Pada 17 Juni 2022, kasus DBD di Indonesia tembus 45 ribu dengan kematian 432 jiwa. Selang sekitar satu bulan, yakni pada 9 Juli 2022, kasusnya tembus 52 ribu dengan kematian sebanyak 448 orang.
“Apa artinya? Ini enggak boleh didiamkan, jadi ini benar-benar satu bukti bahwa dengue ini satu penyakit yang progresif, bisa naik turun naik turun," kata Sri.
Ia pun menyampaikan data DBD pada tahun sebelumnya. Berdasarkan data Kementerian Kesehatan, pada 2021 terdapat 73.518 kasus DBD dengan jumlah kematian sebanyak 705 kasus.
Pada tahun yang sama, Provinsi Kepulauan Riau memiliki Incidence Rate (IR/angka kesakitan) DBD tertinggi sebesar 80,9 per 100.000 penduduk.
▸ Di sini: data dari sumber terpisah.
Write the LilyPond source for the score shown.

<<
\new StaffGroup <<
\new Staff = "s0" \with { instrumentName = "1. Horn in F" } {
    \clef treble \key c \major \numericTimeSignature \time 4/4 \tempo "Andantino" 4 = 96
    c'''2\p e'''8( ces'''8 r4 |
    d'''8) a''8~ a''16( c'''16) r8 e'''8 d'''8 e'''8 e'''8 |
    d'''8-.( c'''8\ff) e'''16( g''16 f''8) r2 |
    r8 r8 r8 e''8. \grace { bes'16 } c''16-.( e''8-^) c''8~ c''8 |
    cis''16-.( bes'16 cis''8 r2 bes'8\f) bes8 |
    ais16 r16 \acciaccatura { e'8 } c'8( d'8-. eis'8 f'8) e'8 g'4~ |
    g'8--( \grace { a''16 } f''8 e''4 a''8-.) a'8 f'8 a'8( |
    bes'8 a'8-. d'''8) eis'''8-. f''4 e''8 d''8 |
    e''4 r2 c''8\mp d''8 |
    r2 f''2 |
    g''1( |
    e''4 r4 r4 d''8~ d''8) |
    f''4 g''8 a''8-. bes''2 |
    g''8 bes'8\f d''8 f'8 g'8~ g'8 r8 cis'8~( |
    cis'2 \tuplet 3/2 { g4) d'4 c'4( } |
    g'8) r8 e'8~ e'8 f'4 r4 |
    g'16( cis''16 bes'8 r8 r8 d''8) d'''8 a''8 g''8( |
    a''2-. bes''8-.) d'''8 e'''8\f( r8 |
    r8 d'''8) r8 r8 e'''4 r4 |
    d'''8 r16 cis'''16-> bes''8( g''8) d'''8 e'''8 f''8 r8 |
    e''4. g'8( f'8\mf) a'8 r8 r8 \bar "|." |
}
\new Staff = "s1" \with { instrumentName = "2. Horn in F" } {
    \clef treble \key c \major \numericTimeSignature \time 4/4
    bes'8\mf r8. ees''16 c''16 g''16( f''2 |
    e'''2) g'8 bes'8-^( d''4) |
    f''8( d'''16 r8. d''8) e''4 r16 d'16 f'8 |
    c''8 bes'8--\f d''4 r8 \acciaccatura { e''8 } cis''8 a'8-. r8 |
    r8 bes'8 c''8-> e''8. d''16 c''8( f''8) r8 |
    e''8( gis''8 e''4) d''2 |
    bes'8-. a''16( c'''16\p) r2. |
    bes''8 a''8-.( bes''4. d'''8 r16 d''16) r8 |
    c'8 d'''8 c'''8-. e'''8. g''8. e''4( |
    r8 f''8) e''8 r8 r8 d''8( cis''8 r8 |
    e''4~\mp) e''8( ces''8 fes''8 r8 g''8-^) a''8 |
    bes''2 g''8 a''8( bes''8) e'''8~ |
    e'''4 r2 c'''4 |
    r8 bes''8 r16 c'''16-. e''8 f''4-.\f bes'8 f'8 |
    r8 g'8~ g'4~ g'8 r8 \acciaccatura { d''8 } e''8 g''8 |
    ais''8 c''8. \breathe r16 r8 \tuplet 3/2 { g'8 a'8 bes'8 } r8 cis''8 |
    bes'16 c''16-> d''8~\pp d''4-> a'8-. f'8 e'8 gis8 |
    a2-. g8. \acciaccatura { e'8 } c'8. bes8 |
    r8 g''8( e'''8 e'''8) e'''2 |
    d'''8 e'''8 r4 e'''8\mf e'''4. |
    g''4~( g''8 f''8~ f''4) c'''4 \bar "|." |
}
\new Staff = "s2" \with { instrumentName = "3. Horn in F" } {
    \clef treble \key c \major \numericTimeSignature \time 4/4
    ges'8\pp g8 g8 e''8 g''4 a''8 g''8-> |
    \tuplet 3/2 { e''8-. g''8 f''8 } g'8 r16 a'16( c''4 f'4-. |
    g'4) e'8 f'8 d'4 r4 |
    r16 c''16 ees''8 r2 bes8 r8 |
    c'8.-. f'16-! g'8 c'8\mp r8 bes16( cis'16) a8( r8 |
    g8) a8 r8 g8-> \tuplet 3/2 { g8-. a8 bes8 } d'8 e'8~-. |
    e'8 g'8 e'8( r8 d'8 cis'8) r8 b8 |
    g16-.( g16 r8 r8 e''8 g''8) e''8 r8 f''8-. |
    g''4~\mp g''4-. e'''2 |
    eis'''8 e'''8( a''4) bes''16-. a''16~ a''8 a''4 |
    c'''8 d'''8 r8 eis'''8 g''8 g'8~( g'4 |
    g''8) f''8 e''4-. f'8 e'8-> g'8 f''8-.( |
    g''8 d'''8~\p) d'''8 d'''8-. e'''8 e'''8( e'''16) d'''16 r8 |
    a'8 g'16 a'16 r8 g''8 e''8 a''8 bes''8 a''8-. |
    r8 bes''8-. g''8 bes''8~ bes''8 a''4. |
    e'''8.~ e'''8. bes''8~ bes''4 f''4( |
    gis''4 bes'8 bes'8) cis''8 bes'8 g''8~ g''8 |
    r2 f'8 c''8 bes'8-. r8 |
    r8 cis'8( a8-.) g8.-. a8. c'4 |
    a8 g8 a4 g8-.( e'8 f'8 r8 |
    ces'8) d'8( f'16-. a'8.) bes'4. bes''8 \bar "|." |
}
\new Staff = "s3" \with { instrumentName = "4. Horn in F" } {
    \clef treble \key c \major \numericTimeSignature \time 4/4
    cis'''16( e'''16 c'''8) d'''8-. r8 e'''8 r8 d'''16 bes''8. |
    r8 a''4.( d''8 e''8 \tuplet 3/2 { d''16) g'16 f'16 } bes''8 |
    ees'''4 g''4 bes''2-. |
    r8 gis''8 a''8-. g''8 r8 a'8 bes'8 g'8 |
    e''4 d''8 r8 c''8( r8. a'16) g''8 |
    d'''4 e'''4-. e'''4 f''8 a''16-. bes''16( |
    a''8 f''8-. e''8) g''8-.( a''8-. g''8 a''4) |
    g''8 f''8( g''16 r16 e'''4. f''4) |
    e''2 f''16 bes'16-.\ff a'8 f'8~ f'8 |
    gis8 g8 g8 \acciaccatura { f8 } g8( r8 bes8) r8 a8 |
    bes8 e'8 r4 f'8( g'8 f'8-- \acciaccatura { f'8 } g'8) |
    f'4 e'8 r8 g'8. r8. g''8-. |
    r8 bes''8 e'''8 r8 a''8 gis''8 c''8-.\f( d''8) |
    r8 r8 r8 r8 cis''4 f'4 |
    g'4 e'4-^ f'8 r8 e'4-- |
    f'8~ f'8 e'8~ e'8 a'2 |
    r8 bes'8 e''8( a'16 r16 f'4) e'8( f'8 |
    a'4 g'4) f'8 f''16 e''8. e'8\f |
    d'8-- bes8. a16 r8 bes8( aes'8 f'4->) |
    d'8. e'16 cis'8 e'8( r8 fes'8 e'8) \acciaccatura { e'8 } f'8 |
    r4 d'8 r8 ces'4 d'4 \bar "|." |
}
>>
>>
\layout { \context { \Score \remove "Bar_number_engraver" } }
Diikuti oleh Kalimantan Timur dan Bali masing-masing sebesar 78,1 dan 59,8 per 100.000 penduduk.
Secara Nasional IR DBD 2021 sebesar 27 per 100.000 penduduk, angka ini masih lebih rendah dibandingkan dengan target nasional sebesar ≤ 49 per 100.000 penduduk.